◆ Job
Answer the three questions below using the text on congressional activity since 1984, which follows this task.
1. What did the PROTECT Act expand de novo review of sentences to include?
2. According to the text, what did the majority admit has happened to the PROTECT Act's provisions after the Court's remedy?
3. What does the text say did not dictate the Court's unprecedented remedy?

Congressional Activity Since 1984:

Congress has not wavered in its commitment to a binding system of Sentencing Guidelines. In fact, Congress has rejected each and every attempt to loosen the rigidity of the Guidelines or vest judges with more sentencing options. See Hatch 189 (“In ensuing years, Congress would maintain its adherence to the concept of binding guidelines by consistently rejecting efforts to make the guidelines more discretionary”). Most recently, Congress’ passage of the Prosecutorial Remedies and Other Tools to End the Exploitation of Children Today Act of 2003 (PROTECT Act), Pub. L. 108—21, 117 Stat. 650, reinforced the mandatory nature of the Guidelines by expanding de novo review of sentences to include all departures from the Guidelines and by directing the Commission to limit the number of available departures. The majority admits that its holding has made the PROTECT Act irrelevant. See ante, at 18 (opinion of Breyer, J.) (admitting that after the Court’s remedy, the PROTECT Act’s provisions “have ceased to be relevant”). Even a cursory reading of the legislative history of the PROTECT Act reveals the absurdity of the claim that Congress would find acceptable, under any circumstances, the Court’s restoration of judicial discretion through the facial invalidation of §§3553(b)(1) and 3742(e).16 In sum, despite Congress’ unequivocal demand that the Guidelines operate as a binding system, and in the name of avoiding any reduction in the power of the sentencing judge vis-ŕ-vis the jury (a subject to which Congress did not speak), the majority has erased the heart of the SRA and ignored in their entirety all of the Legislative Branch’s post-enactment expressions of how the Guidelines are supposed to operate.

The majority’s answer to this overwhelming history is that retaining a mandatory Guidelines system “is not a choice that remains open” given our holding that Blakely applies to the Guidelines. Ante, at 22. This argument–essentially, that the Apprendi rule makes determinate sentencing unconstitutional–has been advanced repeatedly since Apprendi. See, e.g., 530 U.S., at 549—554 (O’Connor, J., dissenting); Blakely, 542 U.S., at ___ (slip op., at 1) (O’Connor, J., dissenting); id., at ___ (slip op., at 18—19) (Breyer, J., dissenting). These prophecies were self fulfilling. It is not Apprendi that has brought an end to determinate sentencing. This Court clearly had the power to adopt a remedy that both complied with the Sixth Amendment and also preserved a determinate sentencing regime in which judges make regular factual determinations regarding a defendant’s sentence. It has chosen instead to exaggerate the constitutional problem and to expand the scope of judicial invalidation far beyond that which is even arguably necessary. Our holding that Blakely applies to the Sentencing Guidelines did not dictate the Court’s unprecedented remedy.

◆ Data section

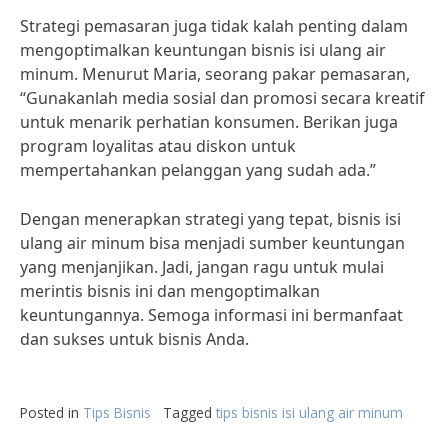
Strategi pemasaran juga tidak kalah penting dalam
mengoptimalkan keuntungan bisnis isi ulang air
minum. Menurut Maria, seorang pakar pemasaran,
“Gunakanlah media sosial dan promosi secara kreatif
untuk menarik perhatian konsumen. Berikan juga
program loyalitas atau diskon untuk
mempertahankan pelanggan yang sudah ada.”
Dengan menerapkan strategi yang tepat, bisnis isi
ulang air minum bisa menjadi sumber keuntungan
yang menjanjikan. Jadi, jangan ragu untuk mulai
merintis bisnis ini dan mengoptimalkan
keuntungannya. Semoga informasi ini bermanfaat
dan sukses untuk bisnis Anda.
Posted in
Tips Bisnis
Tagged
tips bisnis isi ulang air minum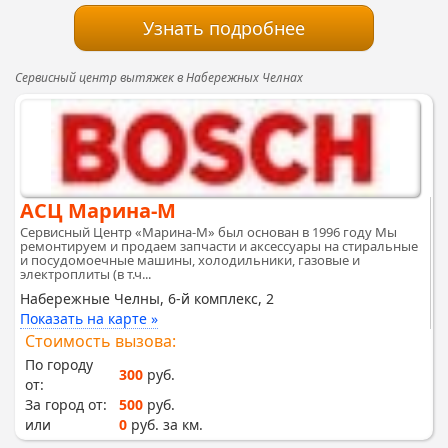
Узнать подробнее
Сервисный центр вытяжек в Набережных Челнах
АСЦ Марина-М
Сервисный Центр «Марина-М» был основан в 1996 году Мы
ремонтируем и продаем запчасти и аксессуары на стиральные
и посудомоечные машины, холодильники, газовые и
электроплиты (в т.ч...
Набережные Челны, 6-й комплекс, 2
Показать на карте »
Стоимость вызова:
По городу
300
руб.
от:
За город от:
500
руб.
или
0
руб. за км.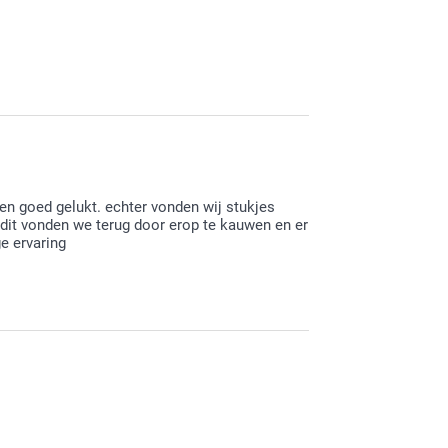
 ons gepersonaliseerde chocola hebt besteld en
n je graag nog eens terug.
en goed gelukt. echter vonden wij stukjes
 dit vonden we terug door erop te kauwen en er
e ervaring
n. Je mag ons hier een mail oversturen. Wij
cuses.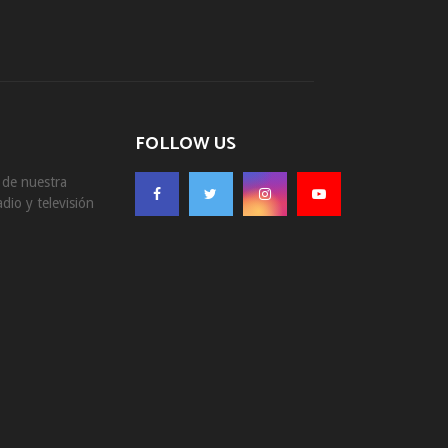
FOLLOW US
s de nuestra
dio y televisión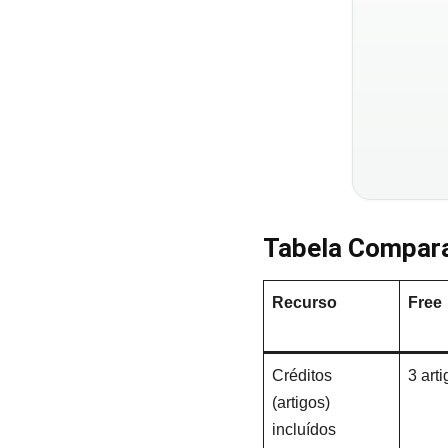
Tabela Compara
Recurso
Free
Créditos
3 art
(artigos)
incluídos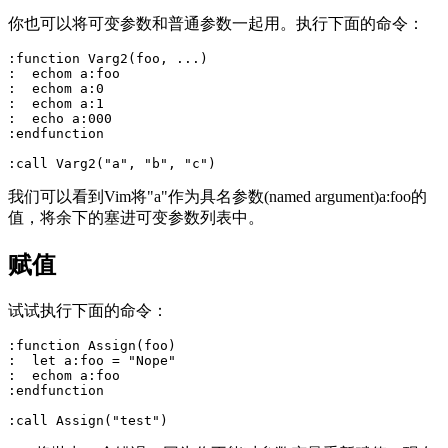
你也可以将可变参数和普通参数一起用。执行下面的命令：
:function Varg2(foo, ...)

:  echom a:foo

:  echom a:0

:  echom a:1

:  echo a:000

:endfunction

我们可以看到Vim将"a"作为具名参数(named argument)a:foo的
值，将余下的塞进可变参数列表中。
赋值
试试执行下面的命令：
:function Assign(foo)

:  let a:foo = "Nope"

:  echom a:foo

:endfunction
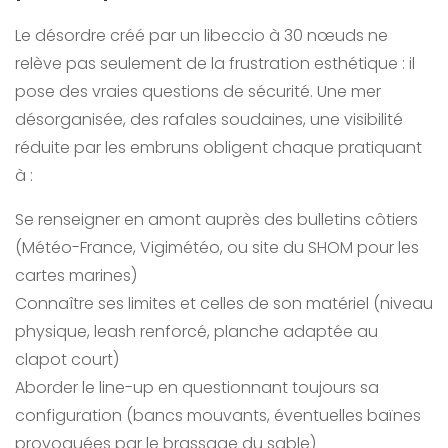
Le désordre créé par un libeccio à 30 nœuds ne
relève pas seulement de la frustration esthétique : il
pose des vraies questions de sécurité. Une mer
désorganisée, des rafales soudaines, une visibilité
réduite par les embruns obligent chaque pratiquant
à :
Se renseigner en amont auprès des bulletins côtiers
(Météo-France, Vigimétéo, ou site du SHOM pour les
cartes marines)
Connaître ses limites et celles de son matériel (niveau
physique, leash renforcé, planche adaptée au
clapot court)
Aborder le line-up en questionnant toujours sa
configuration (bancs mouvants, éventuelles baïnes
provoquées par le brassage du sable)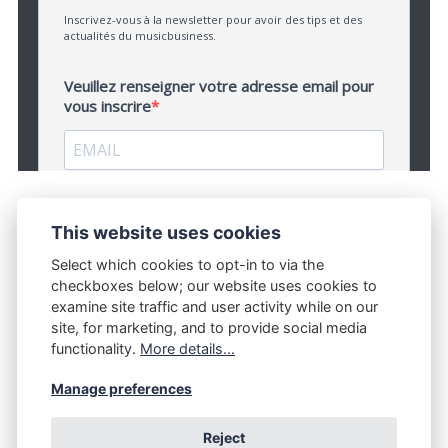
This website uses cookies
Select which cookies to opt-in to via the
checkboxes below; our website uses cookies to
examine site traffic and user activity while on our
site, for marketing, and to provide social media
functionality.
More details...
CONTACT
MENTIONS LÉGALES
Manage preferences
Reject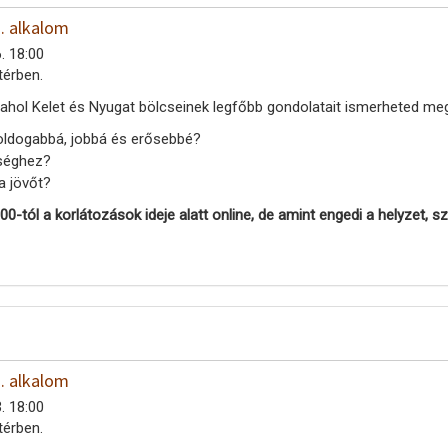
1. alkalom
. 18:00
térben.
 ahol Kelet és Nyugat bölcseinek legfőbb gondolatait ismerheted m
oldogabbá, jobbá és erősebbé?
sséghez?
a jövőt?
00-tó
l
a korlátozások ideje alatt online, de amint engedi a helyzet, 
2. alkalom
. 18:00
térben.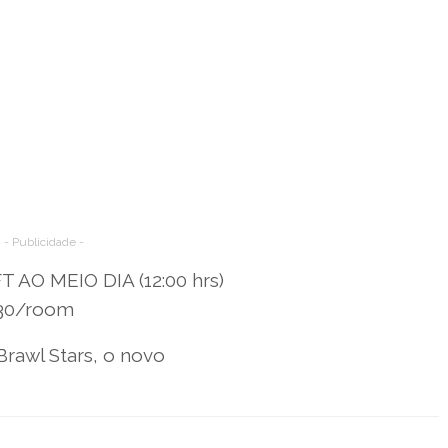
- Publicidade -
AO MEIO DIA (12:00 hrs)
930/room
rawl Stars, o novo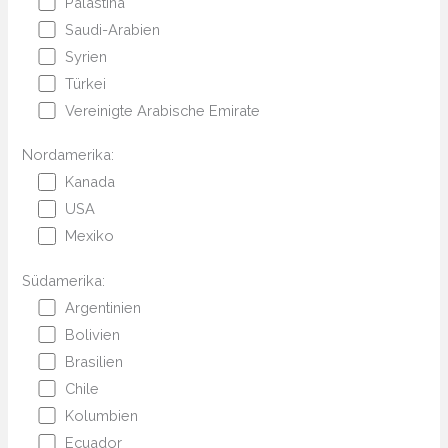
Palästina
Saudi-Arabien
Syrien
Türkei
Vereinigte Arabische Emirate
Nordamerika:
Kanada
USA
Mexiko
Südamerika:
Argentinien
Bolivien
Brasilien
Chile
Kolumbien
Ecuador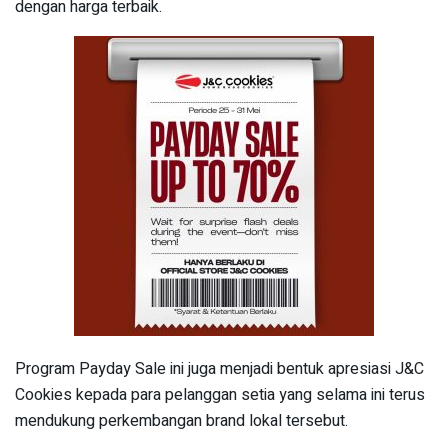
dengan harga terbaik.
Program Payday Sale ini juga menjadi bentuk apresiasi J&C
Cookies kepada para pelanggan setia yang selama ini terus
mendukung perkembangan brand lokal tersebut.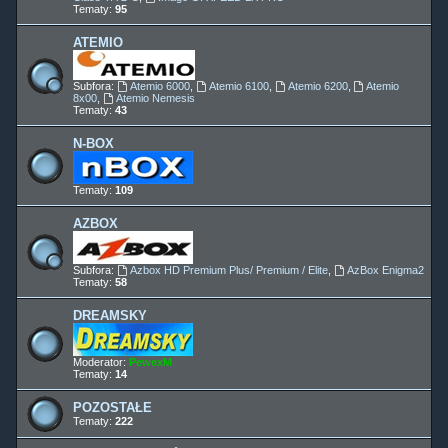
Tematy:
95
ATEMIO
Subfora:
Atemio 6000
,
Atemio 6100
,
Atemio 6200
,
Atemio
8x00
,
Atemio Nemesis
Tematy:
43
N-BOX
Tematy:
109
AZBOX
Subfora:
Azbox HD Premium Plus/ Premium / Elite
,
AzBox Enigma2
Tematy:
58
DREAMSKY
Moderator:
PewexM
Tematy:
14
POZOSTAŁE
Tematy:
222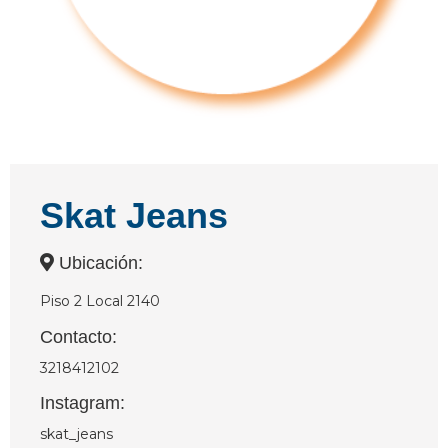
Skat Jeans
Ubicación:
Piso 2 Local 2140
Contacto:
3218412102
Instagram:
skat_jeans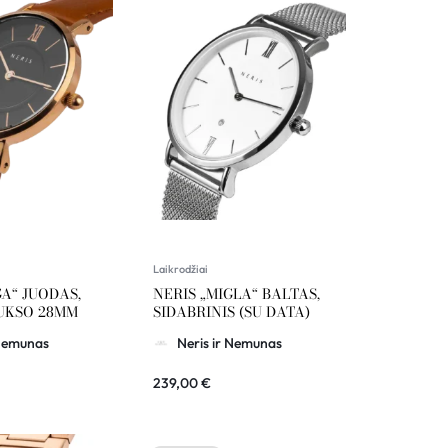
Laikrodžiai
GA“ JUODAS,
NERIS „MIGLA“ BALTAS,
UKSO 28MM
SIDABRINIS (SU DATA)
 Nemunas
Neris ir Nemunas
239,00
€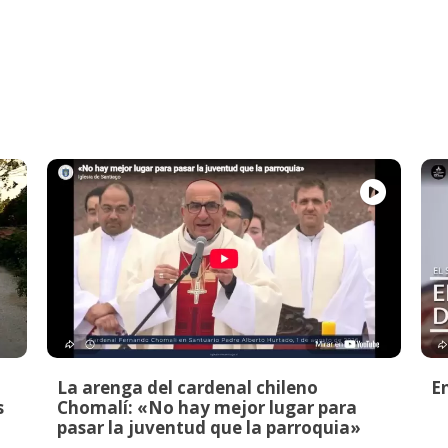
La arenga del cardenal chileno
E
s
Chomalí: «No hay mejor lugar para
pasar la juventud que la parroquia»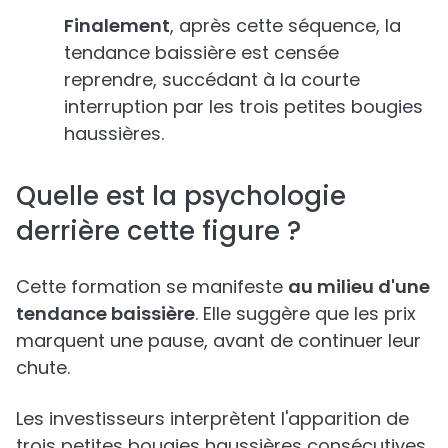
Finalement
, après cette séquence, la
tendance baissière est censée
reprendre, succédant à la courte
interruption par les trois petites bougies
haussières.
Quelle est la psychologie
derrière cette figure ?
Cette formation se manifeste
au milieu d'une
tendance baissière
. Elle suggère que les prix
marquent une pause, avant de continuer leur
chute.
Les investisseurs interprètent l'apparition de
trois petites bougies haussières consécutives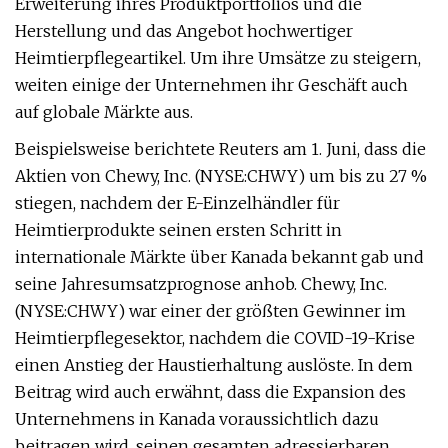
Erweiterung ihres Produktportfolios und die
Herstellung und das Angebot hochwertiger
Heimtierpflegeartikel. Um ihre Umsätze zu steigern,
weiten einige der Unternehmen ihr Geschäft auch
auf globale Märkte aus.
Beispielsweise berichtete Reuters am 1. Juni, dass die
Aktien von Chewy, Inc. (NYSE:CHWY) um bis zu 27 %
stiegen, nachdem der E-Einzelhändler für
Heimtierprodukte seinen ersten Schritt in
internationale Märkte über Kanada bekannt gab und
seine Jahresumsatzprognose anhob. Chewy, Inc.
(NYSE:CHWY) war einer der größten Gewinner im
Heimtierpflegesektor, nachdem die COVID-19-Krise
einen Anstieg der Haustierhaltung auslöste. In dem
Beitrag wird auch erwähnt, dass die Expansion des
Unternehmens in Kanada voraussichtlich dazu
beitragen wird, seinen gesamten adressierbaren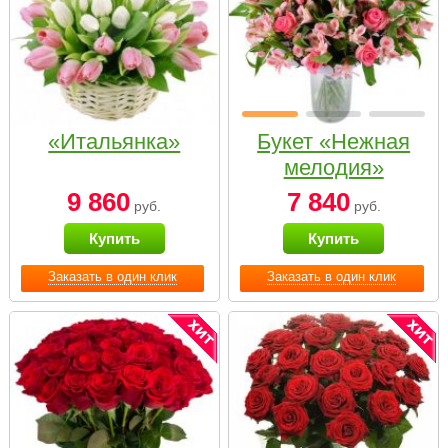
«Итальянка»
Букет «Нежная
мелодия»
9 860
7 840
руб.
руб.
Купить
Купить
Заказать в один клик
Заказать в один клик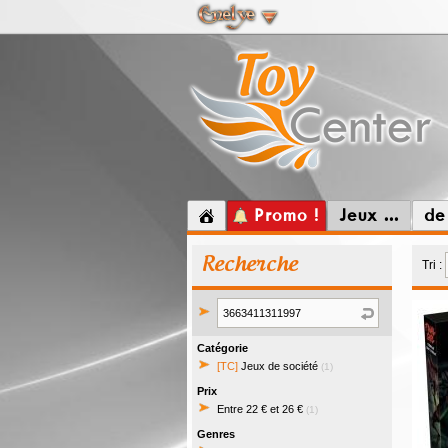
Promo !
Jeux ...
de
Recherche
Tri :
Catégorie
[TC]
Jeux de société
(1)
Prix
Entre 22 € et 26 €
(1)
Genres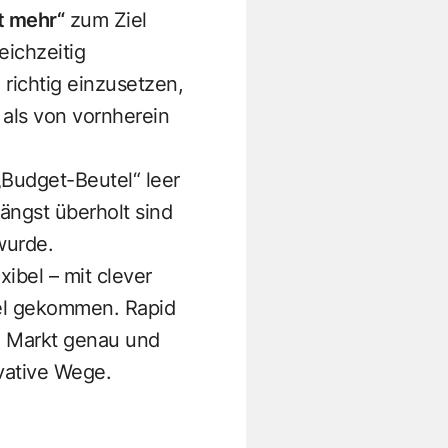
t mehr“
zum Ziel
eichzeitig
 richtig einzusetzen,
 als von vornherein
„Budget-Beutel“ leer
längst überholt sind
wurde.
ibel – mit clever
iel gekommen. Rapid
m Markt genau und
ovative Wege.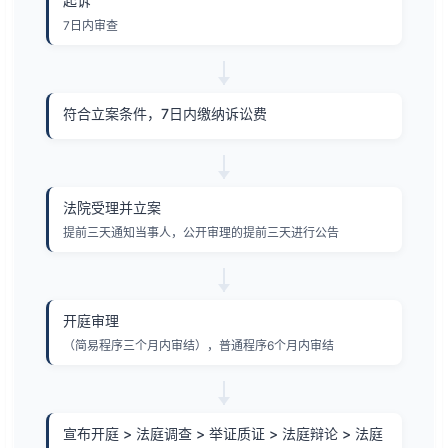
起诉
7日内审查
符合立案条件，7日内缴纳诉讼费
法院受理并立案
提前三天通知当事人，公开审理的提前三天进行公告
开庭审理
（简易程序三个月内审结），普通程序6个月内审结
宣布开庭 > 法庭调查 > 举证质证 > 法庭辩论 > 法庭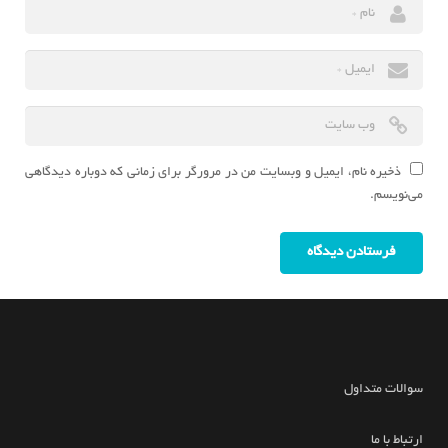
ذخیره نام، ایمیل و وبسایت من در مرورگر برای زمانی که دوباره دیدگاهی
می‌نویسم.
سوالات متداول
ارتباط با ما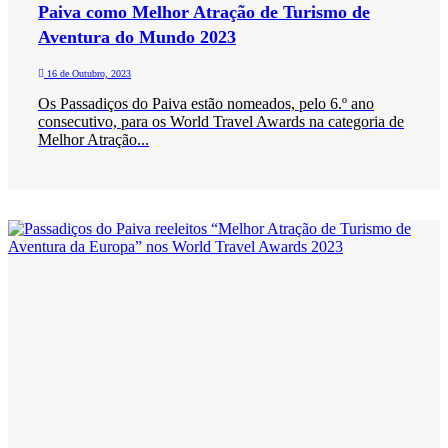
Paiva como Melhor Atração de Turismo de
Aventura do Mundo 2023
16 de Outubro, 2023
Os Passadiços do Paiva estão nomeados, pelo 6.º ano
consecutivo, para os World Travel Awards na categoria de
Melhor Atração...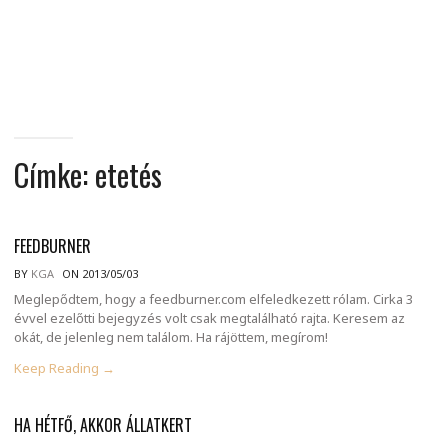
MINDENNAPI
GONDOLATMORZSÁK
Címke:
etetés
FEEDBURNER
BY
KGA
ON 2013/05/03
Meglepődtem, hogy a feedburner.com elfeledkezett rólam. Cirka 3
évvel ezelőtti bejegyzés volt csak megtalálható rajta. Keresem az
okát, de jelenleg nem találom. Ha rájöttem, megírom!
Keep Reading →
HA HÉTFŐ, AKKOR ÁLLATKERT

◆ Finished task
1. All departures from the Guidelines.
2. They "have ceased to be relevant."
3. The holding that Blakely applies to the Sentencing Guidelines.